Magdalena: In his essay on Ulysses, Eliot talks of “manipulating a continuous parallel between contemporaneity and antiguity…it is a step towards making the modern world possible in art” This seems to be evident in Corfu. Talk to me about how this merging of antiguity and contemporary in modern literature and the importance of this theme to the novel.
Robert: I didn’t do it consciously. I have quite a strong sense that there are ur-texts that we are losing touch with in this post-modern world through the shear beauty and because they have been with us for thousands of years. The Odyssey and Iliad say things about the human condition in ways we should re-acquaint ourselves with, and use as a prism to interpret though. I did this with Dante in Night Letters, and you don’t have to be a scholar or wise person – anyone can read them. It is a miracle. When I re-read the Odyssey, it felt like I was reading PD James or Minette Walters – you feel that you are sharing in something that hundreds of millions of people have read with love, and I think that this is worth holding onto. It is not a matter of canonical texts or elitism, which the universities are trying to make us wary about. It is about shared language and metaphor and experience and imagery and that is all good.
Magdalena: Have you begun work on something new?
Robert: I am in the middle of moving to Tasmania, and even as we speak I’m watching Peter Timms pack one of the last boxes. We are moving on Friday, and that is taking up all of my energies. I’m also doing “Books and Writing” for the ABC, and am having to give attention to that.

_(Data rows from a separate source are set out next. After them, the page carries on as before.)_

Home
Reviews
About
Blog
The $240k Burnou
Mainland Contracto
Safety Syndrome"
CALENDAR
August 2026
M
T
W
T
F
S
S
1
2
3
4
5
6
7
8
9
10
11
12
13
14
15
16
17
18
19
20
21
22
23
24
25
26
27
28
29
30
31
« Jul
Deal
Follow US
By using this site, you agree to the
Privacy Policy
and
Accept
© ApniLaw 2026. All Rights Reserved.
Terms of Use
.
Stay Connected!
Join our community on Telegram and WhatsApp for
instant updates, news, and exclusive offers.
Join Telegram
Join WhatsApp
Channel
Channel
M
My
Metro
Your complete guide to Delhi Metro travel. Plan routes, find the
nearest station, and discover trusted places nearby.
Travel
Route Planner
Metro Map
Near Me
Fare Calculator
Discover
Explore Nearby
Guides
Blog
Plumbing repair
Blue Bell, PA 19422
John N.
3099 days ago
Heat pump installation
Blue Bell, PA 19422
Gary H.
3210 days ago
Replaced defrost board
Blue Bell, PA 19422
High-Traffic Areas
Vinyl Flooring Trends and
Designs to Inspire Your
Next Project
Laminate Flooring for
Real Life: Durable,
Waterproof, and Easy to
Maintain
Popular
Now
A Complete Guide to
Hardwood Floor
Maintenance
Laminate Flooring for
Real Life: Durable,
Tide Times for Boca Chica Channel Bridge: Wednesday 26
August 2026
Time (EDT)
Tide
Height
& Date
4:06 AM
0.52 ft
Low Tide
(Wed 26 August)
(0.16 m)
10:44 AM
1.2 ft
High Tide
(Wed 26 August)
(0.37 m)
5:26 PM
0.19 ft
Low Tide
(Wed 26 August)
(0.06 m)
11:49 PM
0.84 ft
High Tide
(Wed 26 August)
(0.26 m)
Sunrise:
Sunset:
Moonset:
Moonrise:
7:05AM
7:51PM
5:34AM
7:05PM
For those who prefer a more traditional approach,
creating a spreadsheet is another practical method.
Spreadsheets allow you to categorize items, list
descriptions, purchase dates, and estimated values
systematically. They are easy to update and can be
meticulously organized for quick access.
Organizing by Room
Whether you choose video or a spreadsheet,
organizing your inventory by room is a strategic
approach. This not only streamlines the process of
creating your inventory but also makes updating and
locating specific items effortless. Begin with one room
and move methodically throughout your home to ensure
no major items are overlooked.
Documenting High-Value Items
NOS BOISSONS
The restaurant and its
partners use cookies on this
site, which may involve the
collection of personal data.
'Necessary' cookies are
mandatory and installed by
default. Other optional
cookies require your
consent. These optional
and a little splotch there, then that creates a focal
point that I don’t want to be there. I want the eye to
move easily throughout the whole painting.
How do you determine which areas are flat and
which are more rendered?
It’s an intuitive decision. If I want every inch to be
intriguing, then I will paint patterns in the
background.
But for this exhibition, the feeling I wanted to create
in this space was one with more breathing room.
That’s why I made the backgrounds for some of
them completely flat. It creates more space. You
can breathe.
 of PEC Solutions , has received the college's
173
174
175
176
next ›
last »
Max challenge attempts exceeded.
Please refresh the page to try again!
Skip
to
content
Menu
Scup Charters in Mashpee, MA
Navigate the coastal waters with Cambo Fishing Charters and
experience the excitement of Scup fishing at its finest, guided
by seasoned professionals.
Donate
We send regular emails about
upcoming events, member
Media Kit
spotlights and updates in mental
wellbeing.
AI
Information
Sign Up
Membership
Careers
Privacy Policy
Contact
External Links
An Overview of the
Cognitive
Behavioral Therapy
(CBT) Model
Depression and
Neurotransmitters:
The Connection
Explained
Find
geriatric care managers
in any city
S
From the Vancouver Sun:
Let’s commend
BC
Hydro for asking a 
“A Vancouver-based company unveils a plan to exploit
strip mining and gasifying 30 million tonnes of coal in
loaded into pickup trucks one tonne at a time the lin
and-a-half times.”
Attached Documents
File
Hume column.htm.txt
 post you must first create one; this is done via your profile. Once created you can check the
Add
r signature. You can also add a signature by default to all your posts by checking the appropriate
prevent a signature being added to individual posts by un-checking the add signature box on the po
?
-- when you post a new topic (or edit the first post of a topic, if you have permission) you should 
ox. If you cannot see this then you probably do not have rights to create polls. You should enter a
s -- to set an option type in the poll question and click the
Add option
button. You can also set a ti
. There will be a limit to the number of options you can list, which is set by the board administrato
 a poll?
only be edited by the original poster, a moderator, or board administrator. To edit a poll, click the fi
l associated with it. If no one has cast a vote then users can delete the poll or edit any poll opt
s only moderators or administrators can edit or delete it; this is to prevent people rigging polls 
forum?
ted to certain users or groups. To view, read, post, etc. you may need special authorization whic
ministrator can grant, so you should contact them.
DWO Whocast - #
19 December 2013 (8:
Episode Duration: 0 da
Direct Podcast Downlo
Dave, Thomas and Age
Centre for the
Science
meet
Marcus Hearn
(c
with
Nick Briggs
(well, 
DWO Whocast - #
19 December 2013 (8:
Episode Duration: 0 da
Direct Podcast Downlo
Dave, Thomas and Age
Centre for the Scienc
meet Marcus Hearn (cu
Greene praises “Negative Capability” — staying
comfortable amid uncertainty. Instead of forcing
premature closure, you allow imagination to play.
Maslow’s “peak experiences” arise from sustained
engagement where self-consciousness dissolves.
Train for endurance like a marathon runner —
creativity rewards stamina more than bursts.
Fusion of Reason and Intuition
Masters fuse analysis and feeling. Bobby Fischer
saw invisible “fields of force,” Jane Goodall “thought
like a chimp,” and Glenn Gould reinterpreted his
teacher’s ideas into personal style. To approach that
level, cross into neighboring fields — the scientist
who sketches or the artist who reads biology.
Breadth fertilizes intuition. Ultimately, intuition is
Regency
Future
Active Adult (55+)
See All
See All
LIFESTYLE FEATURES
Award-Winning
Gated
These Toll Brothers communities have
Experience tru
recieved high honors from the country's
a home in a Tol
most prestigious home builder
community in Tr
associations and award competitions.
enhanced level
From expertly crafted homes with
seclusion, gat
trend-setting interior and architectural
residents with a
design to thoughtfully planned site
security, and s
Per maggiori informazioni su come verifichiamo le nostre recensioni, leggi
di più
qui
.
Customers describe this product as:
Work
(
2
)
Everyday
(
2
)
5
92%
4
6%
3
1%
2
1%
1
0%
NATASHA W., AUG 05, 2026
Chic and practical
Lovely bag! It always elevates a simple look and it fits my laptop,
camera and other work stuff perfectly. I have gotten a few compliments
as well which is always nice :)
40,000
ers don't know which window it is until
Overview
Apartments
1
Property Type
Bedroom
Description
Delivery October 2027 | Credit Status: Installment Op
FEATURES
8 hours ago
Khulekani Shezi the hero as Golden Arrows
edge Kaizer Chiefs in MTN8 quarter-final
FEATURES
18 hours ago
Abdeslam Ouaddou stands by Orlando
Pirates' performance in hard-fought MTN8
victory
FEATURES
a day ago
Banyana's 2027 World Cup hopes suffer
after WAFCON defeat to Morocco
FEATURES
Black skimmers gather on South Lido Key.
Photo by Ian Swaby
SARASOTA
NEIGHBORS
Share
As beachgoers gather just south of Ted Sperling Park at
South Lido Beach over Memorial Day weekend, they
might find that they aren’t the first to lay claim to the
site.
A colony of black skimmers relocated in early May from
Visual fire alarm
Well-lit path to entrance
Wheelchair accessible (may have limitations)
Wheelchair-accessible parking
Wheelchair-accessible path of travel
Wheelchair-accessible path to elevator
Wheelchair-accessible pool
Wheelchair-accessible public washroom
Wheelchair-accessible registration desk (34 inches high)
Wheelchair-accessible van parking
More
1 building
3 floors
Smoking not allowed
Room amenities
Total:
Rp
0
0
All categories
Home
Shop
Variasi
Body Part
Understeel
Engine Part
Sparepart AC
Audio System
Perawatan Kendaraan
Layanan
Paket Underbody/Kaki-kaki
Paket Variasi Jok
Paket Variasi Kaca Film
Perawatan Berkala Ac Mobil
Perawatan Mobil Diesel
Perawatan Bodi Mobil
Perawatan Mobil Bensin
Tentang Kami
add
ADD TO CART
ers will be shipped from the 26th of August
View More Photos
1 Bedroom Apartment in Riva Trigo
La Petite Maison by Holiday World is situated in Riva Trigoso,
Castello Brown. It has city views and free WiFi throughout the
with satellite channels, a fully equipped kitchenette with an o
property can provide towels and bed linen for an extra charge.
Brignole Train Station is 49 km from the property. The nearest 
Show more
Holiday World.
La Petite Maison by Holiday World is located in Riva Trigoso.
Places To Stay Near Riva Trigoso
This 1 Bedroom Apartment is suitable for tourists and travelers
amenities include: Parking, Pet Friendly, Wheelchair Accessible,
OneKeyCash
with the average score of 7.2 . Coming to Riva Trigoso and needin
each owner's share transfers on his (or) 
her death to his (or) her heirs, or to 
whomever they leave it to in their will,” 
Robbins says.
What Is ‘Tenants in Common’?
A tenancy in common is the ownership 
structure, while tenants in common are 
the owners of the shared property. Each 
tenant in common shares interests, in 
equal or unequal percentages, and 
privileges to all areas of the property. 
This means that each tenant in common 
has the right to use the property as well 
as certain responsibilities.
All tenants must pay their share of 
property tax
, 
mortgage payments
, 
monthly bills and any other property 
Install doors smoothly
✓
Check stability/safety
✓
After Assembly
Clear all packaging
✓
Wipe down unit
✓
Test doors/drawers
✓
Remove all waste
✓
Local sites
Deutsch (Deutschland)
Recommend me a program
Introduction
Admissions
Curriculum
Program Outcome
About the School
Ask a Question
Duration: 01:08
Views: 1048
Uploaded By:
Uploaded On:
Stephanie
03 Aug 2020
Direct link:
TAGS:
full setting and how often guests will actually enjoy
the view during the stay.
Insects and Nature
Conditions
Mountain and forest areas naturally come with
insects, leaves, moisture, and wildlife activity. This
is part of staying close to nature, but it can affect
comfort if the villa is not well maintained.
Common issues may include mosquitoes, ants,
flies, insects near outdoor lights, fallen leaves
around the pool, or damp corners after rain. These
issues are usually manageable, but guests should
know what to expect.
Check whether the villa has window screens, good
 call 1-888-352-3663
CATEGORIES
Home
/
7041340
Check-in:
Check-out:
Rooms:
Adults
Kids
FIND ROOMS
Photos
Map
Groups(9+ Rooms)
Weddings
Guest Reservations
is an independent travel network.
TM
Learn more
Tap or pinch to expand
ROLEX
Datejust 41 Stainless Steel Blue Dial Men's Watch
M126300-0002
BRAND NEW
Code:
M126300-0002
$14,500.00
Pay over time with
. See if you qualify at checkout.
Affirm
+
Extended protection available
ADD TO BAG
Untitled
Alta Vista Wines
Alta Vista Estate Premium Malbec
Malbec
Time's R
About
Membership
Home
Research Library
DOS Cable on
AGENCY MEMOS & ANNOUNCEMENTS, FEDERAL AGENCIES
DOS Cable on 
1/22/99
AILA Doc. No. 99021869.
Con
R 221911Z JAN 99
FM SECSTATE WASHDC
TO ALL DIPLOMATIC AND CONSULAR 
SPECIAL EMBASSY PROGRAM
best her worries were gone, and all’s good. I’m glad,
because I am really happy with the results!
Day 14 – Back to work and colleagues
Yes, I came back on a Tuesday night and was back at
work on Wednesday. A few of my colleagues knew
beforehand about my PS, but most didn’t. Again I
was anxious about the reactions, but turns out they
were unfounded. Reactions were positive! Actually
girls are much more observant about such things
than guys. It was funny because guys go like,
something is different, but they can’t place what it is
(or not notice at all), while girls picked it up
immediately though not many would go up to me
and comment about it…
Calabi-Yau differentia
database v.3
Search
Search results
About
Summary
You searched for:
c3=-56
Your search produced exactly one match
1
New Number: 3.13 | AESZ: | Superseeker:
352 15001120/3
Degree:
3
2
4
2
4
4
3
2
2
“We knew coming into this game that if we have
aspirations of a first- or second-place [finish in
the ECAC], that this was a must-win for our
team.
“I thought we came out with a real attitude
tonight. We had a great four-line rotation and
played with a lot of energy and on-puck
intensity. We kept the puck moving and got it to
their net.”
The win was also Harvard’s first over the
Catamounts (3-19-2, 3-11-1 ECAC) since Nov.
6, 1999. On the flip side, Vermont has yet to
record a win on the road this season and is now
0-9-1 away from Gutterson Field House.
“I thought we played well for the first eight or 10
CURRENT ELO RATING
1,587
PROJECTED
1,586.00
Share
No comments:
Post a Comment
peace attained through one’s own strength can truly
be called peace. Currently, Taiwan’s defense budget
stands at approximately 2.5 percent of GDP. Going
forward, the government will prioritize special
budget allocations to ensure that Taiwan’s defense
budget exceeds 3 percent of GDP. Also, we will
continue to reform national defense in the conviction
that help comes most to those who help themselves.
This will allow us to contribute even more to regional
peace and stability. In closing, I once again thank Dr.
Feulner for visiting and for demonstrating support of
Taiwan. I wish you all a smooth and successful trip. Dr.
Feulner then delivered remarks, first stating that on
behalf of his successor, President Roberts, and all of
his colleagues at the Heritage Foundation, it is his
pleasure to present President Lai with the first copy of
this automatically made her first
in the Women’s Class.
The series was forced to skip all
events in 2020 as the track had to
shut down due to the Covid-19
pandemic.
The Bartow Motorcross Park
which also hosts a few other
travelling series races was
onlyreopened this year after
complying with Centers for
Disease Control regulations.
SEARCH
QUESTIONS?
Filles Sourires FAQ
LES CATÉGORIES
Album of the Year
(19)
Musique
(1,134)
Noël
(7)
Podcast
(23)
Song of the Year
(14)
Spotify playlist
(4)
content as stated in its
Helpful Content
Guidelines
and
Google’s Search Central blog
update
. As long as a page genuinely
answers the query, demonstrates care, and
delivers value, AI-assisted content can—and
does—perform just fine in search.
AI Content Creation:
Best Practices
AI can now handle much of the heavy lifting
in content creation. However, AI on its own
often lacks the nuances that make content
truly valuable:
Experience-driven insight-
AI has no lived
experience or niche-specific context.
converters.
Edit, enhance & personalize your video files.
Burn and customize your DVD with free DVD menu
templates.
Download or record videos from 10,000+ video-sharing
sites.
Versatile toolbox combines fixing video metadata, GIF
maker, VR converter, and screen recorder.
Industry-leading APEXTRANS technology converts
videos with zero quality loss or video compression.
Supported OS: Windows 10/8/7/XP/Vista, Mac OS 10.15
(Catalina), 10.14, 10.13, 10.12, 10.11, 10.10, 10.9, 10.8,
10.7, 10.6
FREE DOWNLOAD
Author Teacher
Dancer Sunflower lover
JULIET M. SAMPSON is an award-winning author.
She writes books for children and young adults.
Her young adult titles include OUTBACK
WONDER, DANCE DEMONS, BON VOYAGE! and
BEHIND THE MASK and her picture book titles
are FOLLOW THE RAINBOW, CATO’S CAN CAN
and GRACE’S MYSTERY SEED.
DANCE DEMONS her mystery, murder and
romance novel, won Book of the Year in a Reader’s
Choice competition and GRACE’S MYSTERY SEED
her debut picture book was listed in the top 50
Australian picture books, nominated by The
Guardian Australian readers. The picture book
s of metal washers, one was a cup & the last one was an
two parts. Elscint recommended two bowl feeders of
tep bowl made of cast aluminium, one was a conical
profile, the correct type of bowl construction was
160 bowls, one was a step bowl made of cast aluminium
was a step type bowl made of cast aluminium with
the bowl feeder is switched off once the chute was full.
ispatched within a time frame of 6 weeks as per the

The publicity for Corfu has now eased off a bit, but that also takes up a lot of mental space. I do want to write a long essay. A form of art that I like is portraiture. I had my portrait painted not so long ago, and it was hung in the National Gallery, and I gave a talk on that. I’ve been thinking about portraiture, and its relationship to writing and literature, biography and autobiography, and so that will be my next thing. I don’t write quickly or a lot. Well actually I write quickly, but I don’t have a store of things. I will wait for that erotic moment – like the one which struck me when someone said “have you ever heard of Kester Berwick?” One of the unfortunate things about creative writing courses is that they make people impatient. People feel that they have prepared themselves and that they must now do it. In fact there are positive incentives for doing so – universities are offering degrees for writing novels. I am coming from an older school, and I feel that you must learn to wait. There is that essay which was about the great notion of sitting on the mountain and waiting for the muses to cross the stream, and give you the symbols that would allow you to create. The word wait seems to me to be terribly important. Writers feel that they can’t afford to wait. They must do it now, and they are so clever, and there is so much competition. I’m quite happy to wait, and quite confident that the muses will cross the stream.